Every attack should be performed with intent to finish, however your opponent is likely to use your attack against you. This is especially true for your mount attacks, where you are in a very dominant position and your opponent’s best chance of escape may be when you start an attack. Although fundamentals students are primarily concerned with learning single attacks, it’s good to see how a more advanced game is played and how responsiveness to a situation gives you alternate attacks that suddenly become more likely to succeed than your original attack.

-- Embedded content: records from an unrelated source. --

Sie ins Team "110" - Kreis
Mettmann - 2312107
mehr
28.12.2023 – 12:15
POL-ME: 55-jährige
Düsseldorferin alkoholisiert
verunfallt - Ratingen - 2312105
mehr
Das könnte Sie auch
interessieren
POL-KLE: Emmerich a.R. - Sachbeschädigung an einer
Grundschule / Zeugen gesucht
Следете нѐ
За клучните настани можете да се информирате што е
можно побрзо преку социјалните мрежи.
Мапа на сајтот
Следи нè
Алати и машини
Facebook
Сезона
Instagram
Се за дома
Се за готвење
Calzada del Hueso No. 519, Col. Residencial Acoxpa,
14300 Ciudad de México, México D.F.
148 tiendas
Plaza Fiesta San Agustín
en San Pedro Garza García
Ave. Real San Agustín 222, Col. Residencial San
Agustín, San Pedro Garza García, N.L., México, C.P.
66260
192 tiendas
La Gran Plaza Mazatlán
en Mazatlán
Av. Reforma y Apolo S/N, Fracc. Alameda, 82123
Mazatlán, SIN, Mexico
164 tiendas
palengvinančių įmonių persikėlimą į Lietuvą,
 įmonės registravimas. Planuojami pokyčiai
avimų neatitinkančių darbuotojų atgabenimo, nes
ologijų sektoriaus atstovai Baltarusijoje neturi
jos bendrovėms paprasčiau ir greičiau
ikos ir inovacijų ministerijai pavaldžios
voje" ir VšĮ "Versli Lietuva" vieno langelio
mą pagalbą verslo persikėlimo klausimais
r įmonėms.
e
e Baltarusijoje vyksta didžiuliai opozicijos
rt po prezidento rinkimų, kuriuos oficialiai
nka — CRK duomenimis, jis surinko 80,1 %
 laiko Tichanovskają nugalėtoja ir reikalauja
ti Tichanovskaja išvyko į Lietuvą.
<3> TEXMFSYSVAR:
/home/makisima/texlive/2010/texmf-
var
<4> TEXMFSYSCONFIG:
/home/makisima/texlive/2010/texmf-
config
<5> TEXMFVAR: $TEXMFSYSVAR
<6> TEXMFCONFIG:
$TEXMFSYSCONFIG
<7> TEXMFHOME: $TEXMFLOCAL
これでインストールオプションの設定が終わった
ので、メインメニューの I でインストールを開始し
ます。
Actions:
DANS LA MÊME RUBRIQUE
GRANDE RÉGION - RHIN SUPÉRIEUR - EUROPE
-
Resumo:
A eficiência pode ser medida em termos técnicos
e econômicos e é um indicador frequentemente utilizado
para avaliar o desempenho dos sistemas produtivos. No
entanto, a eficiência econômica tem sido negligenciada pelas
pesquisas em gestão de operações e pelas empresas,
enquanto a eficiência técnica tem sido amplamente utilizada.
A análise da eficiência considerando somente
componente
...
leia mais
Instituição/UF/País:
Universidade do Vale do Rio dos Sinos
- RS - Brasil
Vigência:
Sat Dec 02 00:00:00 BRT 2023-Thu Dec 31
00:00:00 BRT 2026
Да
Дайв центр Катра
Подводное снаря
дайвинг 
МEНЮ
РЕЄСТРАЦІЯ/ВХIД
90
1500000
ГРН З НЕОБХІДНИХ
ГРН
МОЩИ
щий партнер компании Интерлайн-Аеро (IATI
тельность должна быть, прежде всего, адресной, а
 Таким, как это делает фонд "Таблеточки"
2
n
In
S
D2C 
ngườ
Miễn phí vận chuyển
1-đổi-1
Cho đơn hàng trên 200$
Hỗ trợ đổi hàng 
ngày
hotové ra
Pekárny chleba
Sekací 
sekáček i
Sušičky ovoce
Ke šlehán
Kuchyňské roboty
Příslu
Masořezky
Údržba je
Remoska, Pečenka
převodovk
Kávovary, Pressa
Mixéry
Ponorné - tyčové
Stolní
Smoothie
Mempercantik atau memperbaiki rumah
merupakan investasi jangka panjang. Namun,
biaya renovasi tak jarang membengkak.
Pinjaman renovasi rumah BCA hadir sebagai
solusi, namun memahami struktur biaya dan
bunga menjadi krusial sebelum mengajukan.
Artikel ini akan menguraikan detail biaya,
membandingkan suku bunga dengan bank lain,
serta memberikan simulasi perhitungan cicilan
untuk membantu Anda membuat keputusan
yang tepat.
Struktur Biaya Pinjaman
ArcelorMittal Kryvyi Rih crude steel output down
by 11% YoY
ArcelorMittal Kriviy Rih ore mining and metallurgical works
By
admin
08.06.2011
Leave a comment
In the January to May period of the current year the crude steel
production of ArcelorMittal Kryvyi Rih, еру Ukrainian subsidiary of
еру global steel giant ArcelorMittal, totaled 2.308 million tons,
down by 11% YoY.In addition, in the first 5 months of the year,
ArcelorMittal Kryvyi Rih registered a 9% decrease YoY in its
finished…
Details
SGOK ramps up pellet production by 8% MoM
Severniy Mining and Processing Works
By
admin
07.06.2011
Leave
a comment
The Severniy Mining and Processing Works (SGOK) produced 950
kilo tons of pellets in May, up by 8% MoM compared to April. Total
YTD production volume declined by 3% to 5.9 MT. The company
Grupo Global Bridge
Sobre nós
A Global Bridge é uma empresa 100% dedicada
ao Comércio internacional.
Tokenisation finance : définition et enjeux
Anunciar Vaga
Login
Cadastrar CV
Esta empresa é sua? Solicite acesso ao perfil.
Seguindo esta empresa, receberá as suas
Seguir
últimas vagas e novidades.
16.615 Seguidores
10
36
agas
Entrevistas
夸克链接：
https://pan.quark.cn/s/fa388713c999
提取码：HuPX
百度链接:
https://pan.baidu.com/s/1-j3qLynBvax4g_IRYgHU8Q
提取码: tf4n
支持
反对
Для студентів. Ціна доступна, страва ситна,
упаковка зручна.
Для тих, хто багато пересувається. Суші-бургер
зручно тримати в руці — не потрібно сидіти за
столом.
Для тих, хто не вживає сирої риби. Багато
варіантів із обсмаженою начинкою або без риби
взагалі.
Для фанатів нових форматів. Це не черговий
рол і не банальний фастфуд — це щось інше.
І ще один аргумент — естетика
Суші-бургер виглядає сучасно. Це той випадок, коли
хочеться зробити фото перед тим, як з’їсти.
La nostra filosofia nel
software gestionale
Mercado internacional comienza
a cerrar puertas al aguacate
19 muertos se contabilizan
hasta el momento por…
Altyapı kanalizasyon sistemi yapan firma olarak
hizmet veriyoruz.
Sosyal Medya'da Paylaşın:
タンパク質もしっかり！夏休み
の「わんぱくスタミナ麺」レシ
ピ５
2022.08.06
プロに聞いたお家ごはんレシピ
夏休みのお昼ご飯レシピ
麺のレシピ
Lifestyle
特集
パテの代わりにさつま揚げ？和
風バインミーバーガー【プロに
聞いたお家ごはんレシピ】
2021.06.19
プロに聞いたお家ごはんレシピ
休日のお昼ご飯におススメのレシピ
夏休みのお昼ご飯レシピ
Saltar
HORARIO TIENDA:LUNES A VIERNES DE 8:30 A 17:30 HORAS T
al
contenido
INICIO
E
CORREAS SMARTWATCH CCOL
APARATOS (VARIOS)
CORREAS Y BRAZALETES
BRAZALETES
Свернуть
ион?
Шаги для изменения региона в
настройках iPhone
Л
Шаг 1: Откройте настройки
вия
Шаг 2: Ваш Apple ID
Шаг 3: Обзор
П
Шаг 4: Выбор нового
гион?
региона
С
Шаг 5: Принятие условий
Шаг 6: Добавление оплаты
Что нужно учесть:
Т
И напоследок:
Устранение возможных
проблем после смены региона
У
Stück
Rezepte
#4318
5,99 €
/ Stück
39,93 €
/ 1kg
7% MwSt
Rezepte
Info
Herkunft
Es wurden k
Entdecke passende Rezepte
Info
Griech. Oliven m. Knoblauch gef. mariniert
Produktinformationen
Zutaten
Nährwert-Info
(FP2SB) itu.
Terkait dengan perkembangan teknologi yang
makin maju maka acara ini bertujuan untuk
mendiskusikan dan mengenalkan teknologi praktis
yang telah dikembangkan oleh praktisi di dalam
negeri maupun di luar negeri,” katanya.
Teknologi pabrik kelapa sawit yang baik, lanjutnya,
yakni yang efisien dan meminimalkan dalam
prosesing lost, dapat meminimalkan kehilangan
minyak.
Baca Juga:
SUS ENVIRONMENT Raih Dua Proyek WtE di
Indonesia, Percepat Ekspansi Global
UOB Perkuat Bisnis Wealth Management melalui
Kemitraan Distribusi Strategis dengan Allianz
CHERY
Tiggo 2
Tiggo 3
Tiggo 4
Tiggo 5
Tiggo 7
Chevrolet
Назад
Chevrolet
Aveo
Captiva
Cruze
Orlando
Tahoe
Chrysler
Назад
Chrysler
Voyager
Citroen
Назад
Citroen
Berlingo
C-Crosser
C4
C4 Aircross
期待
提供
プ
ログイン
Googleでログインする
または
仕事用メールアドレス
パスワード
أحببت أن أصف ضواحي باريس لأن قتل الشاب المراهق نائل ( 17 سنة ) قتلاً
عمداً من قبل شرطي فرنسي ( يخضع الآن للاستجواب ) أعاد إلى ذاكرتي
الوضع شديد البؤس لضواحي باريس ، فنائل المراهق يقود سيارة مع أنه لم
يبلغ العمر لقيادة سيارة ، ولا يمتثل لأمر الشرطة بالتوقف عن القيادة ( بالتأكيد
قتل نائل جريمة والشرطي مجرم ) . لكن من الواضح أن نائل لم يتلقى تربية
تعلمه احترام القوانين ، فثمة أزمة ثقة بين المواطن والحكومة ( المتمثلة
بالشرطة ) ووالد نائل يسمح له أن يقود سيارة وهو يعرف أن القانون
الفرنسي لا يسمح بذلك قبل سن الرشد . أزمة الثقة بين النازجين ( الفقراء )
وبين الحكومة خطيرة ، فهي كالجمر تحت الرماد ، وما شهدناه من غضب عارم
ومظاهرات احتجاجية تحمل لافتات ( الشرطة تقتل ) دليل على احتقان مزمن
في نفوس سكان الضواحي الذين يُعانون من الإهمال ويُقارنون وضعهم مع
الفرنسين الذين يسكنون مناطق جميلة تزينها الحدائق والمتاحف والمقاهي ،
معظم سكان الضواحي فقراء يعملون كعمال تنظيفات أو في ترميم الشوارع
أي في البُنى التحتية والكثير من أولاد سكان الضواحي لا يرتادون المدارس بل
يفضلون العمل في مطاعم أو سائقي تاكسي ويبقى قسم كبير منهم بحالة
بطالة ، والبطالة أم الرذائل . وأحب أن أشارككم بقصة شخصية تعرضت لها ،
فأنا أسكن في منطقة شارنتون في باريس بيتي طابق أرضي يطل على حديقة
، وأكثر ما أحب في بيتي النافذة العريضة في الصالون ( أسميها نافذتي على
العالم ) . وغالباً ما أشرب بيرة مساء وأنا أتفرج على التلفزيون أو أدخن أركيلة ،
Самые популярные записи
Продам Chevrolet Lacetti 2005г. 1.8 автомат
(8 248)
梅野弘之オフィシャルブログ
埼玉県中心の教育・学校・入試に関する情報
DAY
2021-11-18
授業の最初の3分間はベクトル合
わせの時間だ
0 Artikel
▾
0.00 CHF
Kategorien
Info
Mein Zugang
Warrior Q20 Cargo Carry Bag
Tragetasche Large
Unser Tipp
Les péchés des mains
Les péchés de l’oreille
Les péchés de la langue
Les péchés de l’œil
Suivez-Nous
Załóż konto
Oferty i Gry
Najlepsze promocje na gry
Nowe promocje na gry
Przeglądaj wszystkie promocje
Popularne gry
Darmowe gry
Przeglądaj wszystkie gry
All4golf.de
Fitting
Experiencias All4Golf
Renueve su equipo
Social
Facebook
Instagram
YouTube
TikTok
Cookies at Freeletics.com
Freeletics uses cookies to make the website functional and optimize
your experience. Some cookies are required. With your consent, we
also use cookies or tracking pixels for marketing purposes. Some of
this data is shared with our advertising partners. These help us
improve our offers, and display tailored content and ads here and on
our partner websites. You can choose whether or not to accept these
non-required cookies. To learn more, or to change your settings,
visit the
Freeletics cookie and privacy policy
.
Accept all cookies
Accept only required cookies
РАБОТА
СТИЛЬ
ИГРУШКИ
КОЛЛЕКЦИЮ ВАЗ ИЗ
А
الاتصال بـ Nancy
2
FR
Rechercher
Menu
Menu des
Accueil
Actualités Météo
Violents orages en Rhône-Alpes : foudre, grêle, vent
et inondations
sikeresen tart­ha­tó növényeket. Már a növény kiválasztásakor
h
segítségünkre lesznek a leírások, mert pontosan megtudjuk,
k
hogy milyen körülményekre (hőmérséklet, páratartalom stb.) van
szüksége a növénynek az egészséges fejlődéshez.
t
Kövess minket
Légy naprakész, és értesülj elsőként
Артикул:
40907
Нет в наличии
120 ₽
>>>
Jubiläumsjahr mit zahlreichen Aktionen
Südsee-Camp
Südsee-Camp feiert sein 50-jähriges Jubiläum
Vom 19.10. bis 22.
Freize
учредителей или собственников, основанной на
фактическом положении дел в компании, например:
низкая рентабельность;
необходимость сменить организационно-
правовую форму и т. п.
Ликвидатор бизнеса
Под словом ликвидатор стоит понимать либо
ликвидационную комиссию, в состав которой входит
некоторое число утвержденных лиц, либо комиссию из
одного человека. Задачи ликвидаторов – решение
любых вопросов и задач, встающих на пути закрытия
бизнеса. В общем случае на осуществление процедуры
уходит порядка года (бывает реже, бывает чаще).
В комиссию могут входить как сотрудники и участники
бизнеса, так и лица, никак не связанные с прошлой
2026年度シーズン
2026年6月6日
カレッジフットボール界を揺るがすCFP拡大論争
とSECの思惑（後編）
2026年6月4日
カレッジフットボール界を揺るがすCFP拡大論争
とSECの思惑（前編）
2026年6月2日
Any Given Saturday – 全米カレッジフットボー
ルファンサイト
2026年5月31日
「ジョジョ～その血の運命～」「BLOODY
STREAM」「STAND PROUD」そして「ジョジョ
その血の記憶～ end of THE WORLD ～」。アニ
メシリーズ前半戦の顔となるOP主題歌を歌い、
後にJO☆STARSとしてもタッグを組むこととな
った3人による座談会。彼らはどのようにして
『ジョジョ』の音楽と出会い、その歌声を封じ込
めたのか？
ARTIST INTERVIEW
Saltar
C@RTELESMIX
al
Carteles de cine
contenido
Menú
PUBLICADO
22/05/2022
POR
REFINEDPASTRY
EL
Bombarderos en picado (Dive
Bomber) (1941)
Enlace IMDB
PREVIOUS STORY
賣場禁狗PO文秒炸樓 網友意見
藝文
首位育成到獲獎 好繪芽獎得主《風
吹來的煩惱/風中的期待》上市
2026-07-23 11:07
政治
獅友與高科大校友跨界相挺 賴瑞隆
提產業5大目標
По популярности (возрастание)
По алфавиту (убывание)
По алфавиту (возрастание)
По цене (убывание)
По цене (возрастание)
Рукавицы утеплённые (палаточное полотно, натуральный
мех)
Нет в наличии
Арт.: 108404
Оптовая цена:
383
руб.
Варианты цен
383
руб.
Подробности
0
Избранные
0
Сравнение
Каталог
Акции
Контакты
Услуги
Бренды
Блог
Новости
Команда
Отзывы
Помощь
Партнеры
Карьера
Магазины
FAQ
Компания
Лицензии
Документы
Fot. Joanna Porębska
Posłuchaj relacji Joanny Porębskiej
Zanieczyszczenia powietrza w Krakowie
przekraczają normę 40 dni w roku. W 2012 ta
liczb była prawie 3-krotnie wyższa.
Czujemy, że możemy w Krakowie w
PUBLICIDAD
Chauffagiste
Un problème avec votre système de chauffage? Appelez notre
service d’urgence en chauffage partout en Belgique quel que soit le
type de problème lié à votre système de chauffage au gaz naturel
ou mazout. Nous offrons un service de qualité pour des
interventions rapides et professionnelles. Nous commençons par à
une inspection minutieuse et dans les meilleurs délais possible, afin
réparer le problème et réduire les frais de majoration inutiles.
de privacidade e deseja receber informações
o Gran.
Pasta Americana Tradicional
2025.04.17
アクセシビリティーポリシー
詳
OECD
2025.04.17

In this class, we cover a cross collar choke setup where the opponent attempts an upa, but we are ready to transition to an armbar.
Failed Cross Collar to Technical Mount
The basic sequence for this attack chain is a cross collar choke setup to technical mount (sometimes called side mount) to an armbar. As soon as your opponent feels that one of your arms is potentially trapped, they will reinforce the trap and attempt to upa you to get a reversal. Fortunately, their upa is an expected reaction if you don’t finish the choke first.
When transitioning against an upa attempt, it’s very important to keep your hips light and to immediately start transitioning your hips to the side away from the upa. It’s not uncommon when sparring to have more skilled partners pre-position off to the side to discourage the upa and make the transition even easier.
As your opponent attempts to upa, your goal is to turn 90 degrees away from the upa and to get your knee at or near the head. Your other foot will drift up to the waist, and your chest should be blocking your opponents elbow from going back to the ground. Because you started with a cross collar choke grip, you are already under the arm you are attacking, and you are in a good technical mount position.
Technical Mount To Armbar
From this strong position, all you need to do is adjust our position so that we can sit down and take the armbar. The first adjustment to make is to use your top hand to post on the floor so that you can move your outside foot up to the armpit. Instead of simply placing your hand on the floor, take the opportunity to cross face your opponent and lock their head turned away from you. This gives them one more element to deal with and misalignment of the head to the spine reduces their mobility.
Now that you have your knee at the head and your other foot in the armpit for an s-mount, you can lean away from the head to make your knee light. The concept of leaning away from a limb you want to make light and easily moved is an important concept, and it’s worth taking the time to exaggerate this motion a bit so you can feel the difference in mobility. Now that your knee is light, swing your leg over the head and do nothing more than sit down.
As with any mount armbar attempt, it’s important to avoid putting too much energy into the system. If you try to put your back on the mat quickly to finish the armbar fast, you take the risk of your opponent using the momentum to sit up into you and stacking your knees next to your ears. I even recommend trying to hunch over your opponent, as you see me doing in this video. This gives your opponent the least amount of momentum to work with, and maximizes your control of the situation before you attempt the armbar. This is especially important when working against much larger opponents who are used to the sitting motion giving them enough to roll up and start the stack (you have further to fall, thus more unavoidable energy).
When finishing this armbar, keep your initial choking hand deep in the collar. This will give you incredible leverage to pull your opponent into your hips, which will increase your success rate for finishing the armbar.